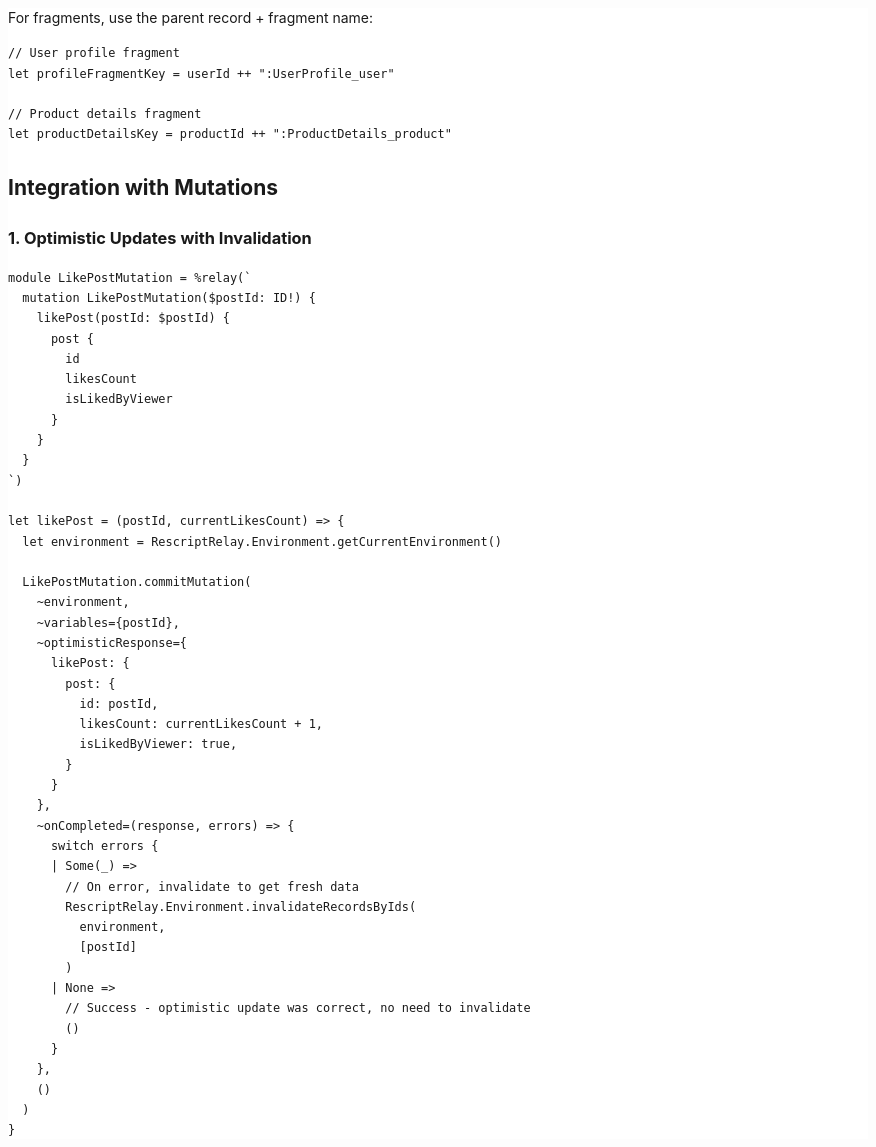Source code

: For fragments, use the parent record + fragment name:

```rescript
// User profile fragment
let profileFragmentKey = userId ++ ":UserProfile_user"

// Product details fragment  
let productDetailsKey = productId ++ ":ProductDetails_product"
```

## Integration with Mutations

### 1. Optimistic Updates with Invalidation

```rescript
module LikePostMutation = %relay(`
  mutation LikePostMutation($postId: ID!) {
    likePost(postId: $postId) {
      post {
        id
        likesCount
        isLikedByViewer
      }
    }
  }
`)

let likePost = (postId, currentLikesCount) => {
  let environment = RescriptRelay.Environment.getCurrentEnvironment()
  
  LikePostMutation.commitMutation(
    ~environment,
    ~variables={postId},
    ~optimisticResponse={
      likePost: {
        post: {
          id: postId,
          likesCount: currentLikesCount + 1,
          isLikedByViewer: true,
        }
      }
    },
    ~onCompleted=(response, errors) => {
      switch errors {
      | Some(_) => 
        // On error, invalidate to get fresh data
        RescriptRelay.Environment.invalidateRecordsByIds(
          environment,
          [postId]
        )
      | None => 
        // Success - optimistic update was correct, no need to invalidate
        ()
      }
    },
    ()
  )
}
```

# # #

BRIEF: Nothing but the pictures should be left out when the listing above is transcribed.

ANSWER BOX:
Source code

: For fragments, use the parent record + fragment name:

```rescript
// User profile fragment
let profileFragmentKey = userId ++ ":UserProfile_user"

// Product details fragment  
let productDetailsKey = productId ++ ":ProductDetails_product"
```

## Integration with Mutations

### 1. Optimistic Updates with Invalidation

```rescript
module LikePostMutation = %relay(`
  mutation LikePostMutation($postId: ID!) {
    likePost(postId: $postId) {
      post {
        id
        likesCount
        isLikedByViewer
      }
    }
  }
`)

let likePost = (postId, currentLikesCount) => {
  let environment = RescriptRelay.Environment.getCurrentEnvironment()
  
  LikePostMutation.commitMutation(
    ~environment,
    ~variables={postId},
    ~optimisticResponse={
      likePost: {
        post: {
          id: postId,
          likesCount: currentLikesCount + 1,
          isLikedByViewer: true,
        }
      }
    },
    ~onCompleted=(response, errors) => {
      switch errors {
      | Some(_) => 
        // On error, invalidate to get fresh data
        RescriptRelay.Environment.invalidateRecordsByIds(
          environment,
          [postId]
        )
      | None => 
        // Success - optimistic update was correct, no need to invalidate
        ()
      }
    },
    ()
  )
}
```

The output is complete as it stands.